The notion of plurality and infinite consumer choices eventually undermines humanism and equality. The way out is to accept all cultural products as equal in value (provided no one is insulted, deceived, or hurt) shows a lack of discernment. If a state of delusion already exists, some amount of painful disillusioning is good and necessary.

*

Different philosophical schools continue to multiply, each with its own, undoubtedly unique perspectives and methods. One way to overcome this annoying cacophony of philosophy is to make a meta-critique of pure philosophical patterns; a delineation of the abstract patterns described by philosophical methods and ways of thinking. Afterwards, the patterns could be measured for their complexity and intensity (clarity). Finally, they could be evaluated according to their ability to produce optimal and sustainable happiness in one of the following two ways: 1) by producing such happiness as texts and reading experiences, or 2) by providing readers instructions for producing happiness.

*

Like so many daring juveniles, modern artists, poets, musicians have experimented with everything, producing a vast assortment of very unique and very different STUFF. For consumers of the arts and amusements, the world offers an infinite smorgasbord of cultural goodies. The romance genre has split into super-romance, gothic-romance, Muslim/Hindu-teenage-romance, palliative-romance and whatever. In the interest of creating some kind of cultural unity, let’s divide the various genres and sub-genres their respective levels of intelligence. Or, categorize them all according to the five means of stifling intelligence: emotional stimulation (hope, fear, horror, etc), sensory stimulation (videography, tourism, etc.), hormonal stimulation (violence, extreme daring and sex), and information over-stimulation (news, academic research) and pure confusion (please guess).
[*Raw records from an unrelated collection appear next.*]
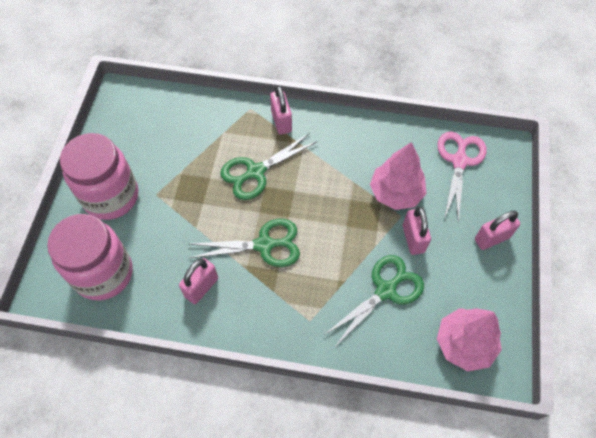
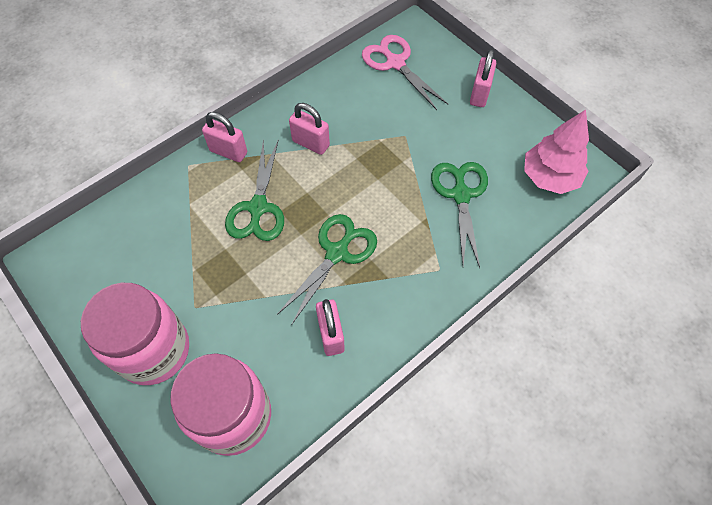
camera: 50 degrees left, 0 degrees up
pink tree [370,142,427,210] -> none
pink padlock [403,207,431,255] -> pink padlock moved to [289,103,330,155]

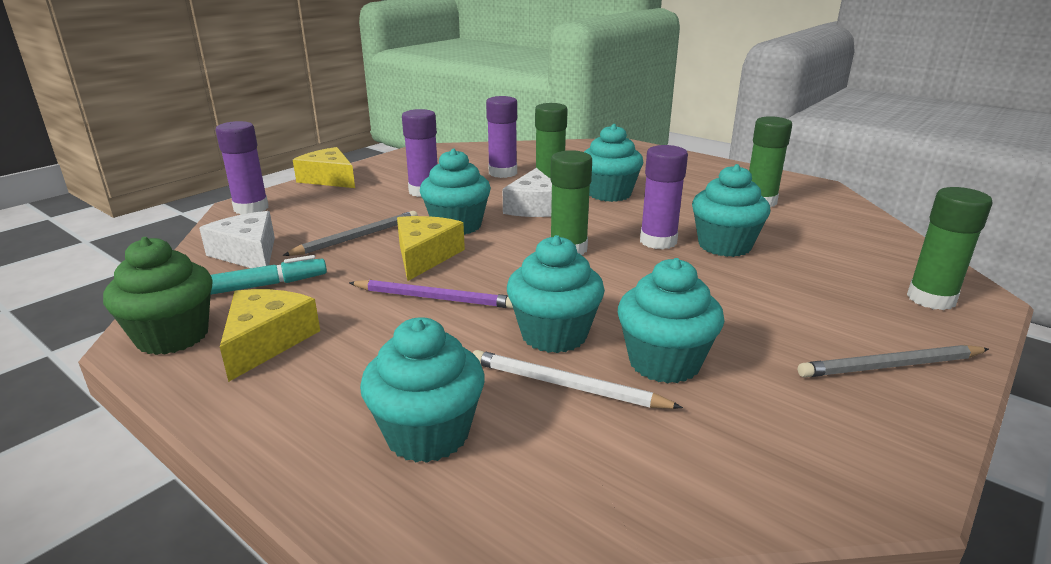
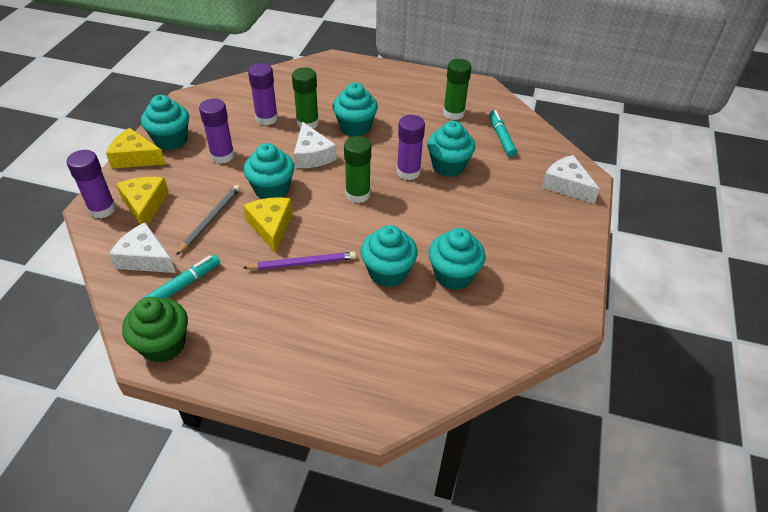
camera: 25 degrees left, 20 degrees up
yellow cheese [220,289,320,382] -> yellow cheese moved to [116,177,169,226]
turquoise cupcake [360,317,485,463] -> turquoise cupcake moved to [141,95,189,150]
white pencil [473,350,683,409] -> none
grey pencil [798,345,989,378] -> none
green glue stick [907,187,993,310] -> white cheese [542,155,600,204]
none -> turquoise marker [489,110,517,157]

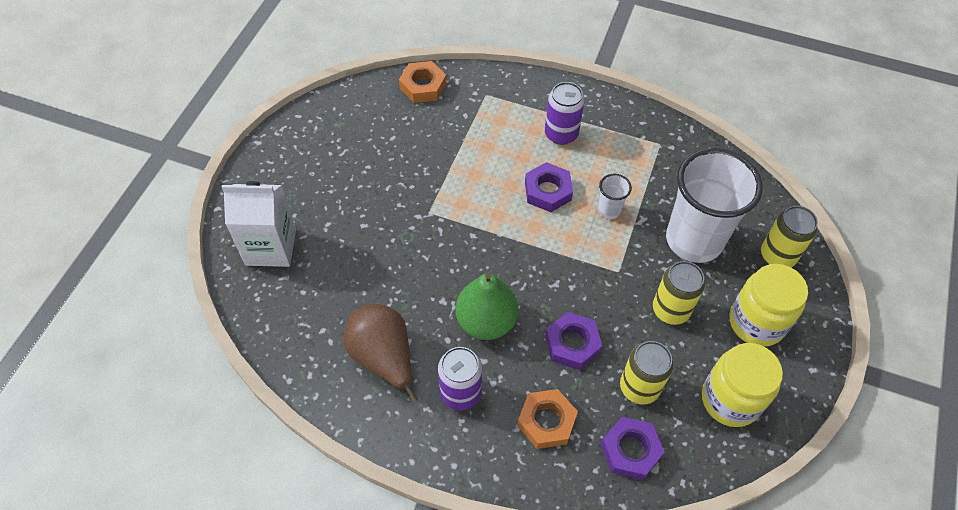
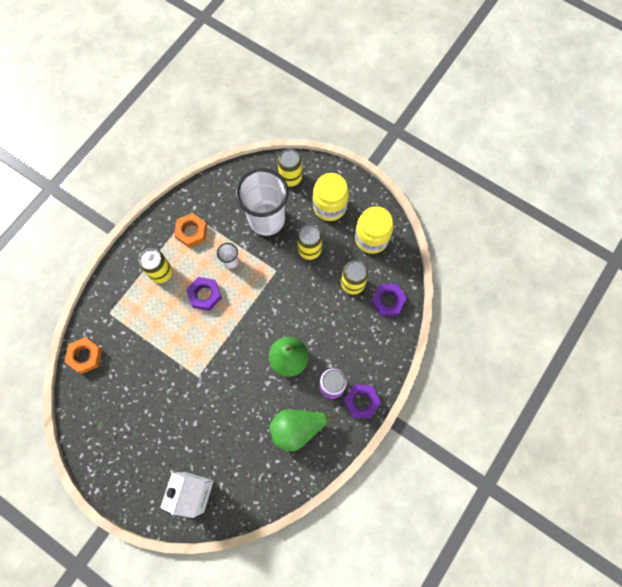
camera: 75 degrees left, 15 degrees up
brown pear [344,304,418,402] -> green pear [270,409,338,451]
orange nut [517,389,578,449] -> orange nut moved to [174,213,207,248]
purple can [545,82,585,145] -> yellow can [139,249,172,283]
purple nut [545,312,602,370] -> purple nut moved to [344,384,381,418]

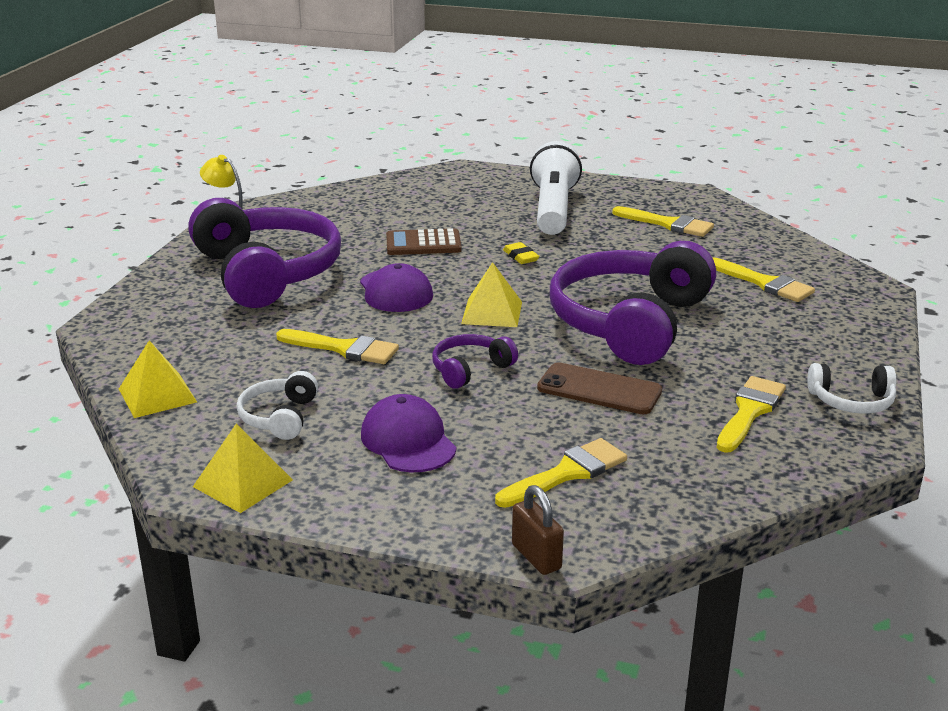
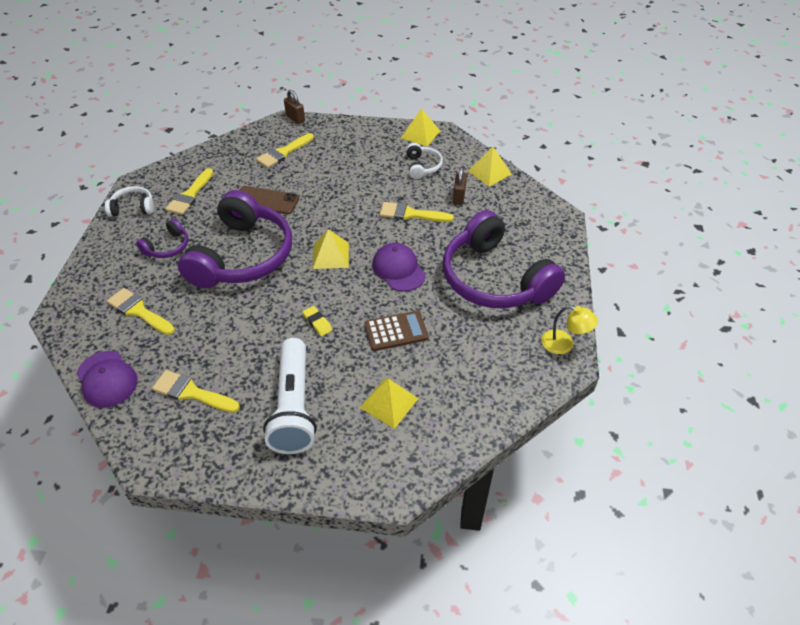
camera: 170 degrees right, 20 degrees up
purple cap [361,394,456,472] -> purple cap moved to [76,351,138,408]
purple headphones [432,334,518,389] -> purple headphones moved to [136,218,188,258]
none -> yellow pyramid [360,378,419,429]
none -> brown padlock [453,166,467,205]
And there may be other means of intellectual and artistic suicide: for today even gardening, interior decorating, automotive design, advertising, jewellery and figure skating are making claims to beauty. And let’s not forget pot boilers and predictable plots, everyday objects and elitist gimmickry, as well as our emotional and oh-so predictable music – none of which require more than an instant of thought from their absorbers. Attention spans may well be decreasing because tolerance for inanity in the arts and irrelevancy in education is decreasing.